→ Do this
Provide an exact reproduction of every entry.

→ Exercise data

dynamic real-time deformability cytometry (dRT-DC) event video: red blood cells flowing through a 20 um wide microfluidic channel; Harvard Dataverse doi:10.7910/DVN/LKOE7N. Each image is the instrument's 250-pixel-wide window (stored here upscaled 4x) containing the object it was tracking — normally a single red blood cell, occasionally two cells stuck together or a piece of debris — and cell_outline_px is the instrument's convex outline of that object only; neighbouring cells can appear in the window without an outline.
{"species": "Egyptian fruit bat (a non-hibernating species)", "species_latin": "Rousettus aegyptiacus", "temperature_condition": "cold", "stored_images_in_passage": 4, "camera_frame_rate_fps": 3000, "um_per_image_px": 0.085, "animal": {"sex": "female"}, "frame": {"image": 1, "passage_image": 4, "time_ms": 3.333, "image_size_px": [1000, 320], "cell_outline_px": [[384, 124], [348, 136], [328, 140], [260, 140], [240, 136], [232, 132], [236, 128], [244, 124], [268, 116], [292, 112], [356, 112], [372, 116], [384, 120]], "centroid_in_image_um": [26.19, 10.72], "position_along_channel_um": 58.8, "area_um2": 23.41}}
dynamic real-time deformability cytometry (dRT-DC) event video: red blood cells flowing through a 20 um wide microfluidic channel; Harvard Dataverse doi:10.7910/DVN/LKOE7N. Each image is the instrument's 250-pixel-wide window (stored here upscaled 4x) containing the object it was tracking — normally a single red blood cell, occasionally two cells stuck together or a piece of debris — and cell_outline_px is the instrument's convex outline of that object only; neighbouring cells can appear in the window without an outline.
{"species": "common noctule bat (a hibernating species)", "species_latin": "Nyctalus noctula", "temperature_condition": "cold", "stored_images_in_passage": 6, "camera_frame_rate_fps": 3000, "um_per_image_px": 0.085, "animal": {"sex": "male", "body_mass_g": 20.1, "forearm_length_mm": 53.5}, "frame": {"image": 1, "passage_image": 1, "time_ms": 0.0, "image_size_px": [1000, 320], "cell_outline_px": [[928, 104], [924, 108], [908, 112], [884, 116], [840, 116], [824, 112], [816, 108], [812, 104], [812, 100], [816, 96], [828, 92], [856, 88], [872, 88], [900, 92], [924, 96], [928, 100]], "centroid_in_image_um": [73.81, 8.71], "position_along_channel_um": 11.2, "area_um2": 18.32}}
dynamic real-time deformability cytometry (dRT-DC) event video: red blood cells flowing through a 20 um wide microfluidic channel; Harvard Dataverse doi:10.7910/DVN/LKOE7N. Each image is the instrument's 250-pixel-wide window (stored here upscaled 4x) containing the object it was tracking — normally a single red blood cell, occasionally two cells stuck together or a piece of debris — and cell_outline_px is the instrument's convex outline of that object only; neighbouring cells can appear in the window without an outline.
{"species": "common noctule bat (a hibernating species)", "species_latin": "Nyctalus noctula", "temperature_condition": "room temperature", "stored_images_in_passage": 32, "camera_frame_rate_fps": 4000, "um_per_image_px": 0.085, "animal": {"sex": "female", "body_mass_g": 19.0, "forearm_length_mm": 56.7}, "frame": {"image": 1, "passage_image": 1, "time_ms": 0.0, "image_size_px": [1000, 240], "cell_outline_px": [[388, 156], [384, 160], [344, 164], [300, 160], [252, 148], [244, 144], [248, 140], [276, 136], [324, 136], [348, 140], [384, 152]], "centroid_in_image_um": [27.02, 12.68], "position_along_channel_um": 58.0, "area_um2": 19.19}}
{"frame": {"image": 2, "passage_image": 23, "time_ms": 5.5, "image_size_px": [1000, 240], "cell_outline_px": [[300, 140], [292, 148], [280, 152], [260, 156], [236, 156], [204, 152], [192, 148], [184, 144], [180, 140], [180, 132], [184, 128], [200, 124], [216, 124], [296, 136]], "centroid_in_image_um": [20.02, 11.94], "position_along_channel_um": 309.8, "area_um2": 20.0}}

→ Answer to the exercise
dynamic real-time deformability cytometry (dRT-DC) event video: red blood cells flowing through a 20 um wide microfluidic channel; Harvard Dataverse doi:10.7910/DVN/LKOE7N. Each image is the instrument's 250-pixel-wide window (stored here upscaled 4x) containing the object it was tracking — normally a single red blood cell, occasionally two cells stuck together or a piece of debris — and cell_outline_px is the instrument's convex outline of that object only; neighbouring cells can appear in the window without an outline.
{"species": "Egyptian fruit bat (a non-hibernating species)", "species_latin": "Rousettus aegyptiacus", "temperature_condition": "cold", "stored_images_in_passage": 4, "camera_frame_rate_fps": 3000, "um_per_image_px": 0.085, "animal": {"sex": "female"}, "frame": {"image": 1, "passage_image": 4, "time_ms": 3.333, "image_size_px": [1000, 320], "cell_outline_px": [[384, 124], [348, 136], [328, 140], [260, 140], [240, 136], [232, 132], [236, 128], [244, 124], [268, 116], [292, 112], [356, 112], [372, 116], [384, 120]], "centroid_in_image_um": [26.19, 10.72], "position_along_channel_um": 58.8, "area_um2": 23.41}}
dynamic real-time deformability cytometry (dRT-DC) event video: red blood cells flowing through a 20 um wide microfluidic channel; Harvard Dataverse doi:10.7910/DVN/LKOE7N. Each image is the instrument's 250-pixel-wide window (stored here upscaled 4x) containing the object it was tracking — normally a single red blood cell, occasionally two cells stuck together or a piece of debris — and cell_outline_px is the instrument's convex outline of that object only; neighbouring cells can appear in the window without an outline.
{"species": "common noctule bat (a hibernating species)", "species_latin": "Nyctalus noctula", "temperature_condition": "cold", "stored_images_in_passage": 6, "camera_frame_rate_fps": 3000, "um_per_image_px": 0.085, "animal": {"sex": "male", "body_mass_g": 20.1, "forearm_length_mm": 53.5}, "frame": {"image": 1, "passage_image": 1, "time_ms": 0.0, "image_size_px": [1000, 320], "cell_outline_px": [[928, 104], [924, 108], [908, 112], [884, 116], [840, 116], [824, 112], [816, 108], [812, 104], [812, 100], [816, 96], [828, 92], [856, 88], [872, 88], [900, 92], [924, 96], [928, 100]], "centroid_in_image_um": [73.81, 8.71], "position_along_channel_um": 11.2, "area_um2": 18.32}}
dynamic real-time deformability cytometry (dRT-DC) event video: red blood cells flowing through a 20 um wide microfluidic channel; Harvard Dataverse doi:10.7910/DVN/LKOE7N. Each image is the instrument's 250-pixel-wide window (stored here upscaled 4x) containing the object it was tracking — normally a single red blood cell, occasionally two cells stuck together or a piece of debris — and cell_outline_px is the instrument's convex outline of that object only; neighbouring cells can appear in the window without an outline.
{"species": "common noctule bat (a hibernating species)", "species_latin": "Nyctalus noctula", "temperature_condition": "room temperature", "stored_images_in_passage": 32, "camera_frame_rate_fps": 4000, "um_per_image_px": 0.085, "animal": {"sex": "female", "body_mass_g": 19.0, "forearm_length_mm": 56.7}, "frame": {"image": 1, "passage_image": 1, "time_ms": 0.0, "image_size_px": [1000, 240], "cell_outline_px": [[388, 156], [384, 160], [344, 164], [300, 160], [252, 148], [244, 144], [248, 140], [276, 136], [324, 136], [348, 140], [384, 152]], "centroid_in_image_um": [27.02, 12.68], "position_along_channel_um": 58.0, "area_um2": 19.19}}
{"frame": {"image": 2, "passage_image": 23, "time_ms": 5.5, "image_size_px": [1000, 240], "cell_outline_px": [[300, 140], [292, 148], [280, 152], [260, 156], [236, 156], [204, 152], [192, 148], [184, 144], [180, 140], [180, 132], [184, 128], [200, 124], [216, 124], [296, 136]], "centroid_in_image_um": [20.02, 11.94], "position_along_channel_um": 309.8, "area_um2": 20.0}}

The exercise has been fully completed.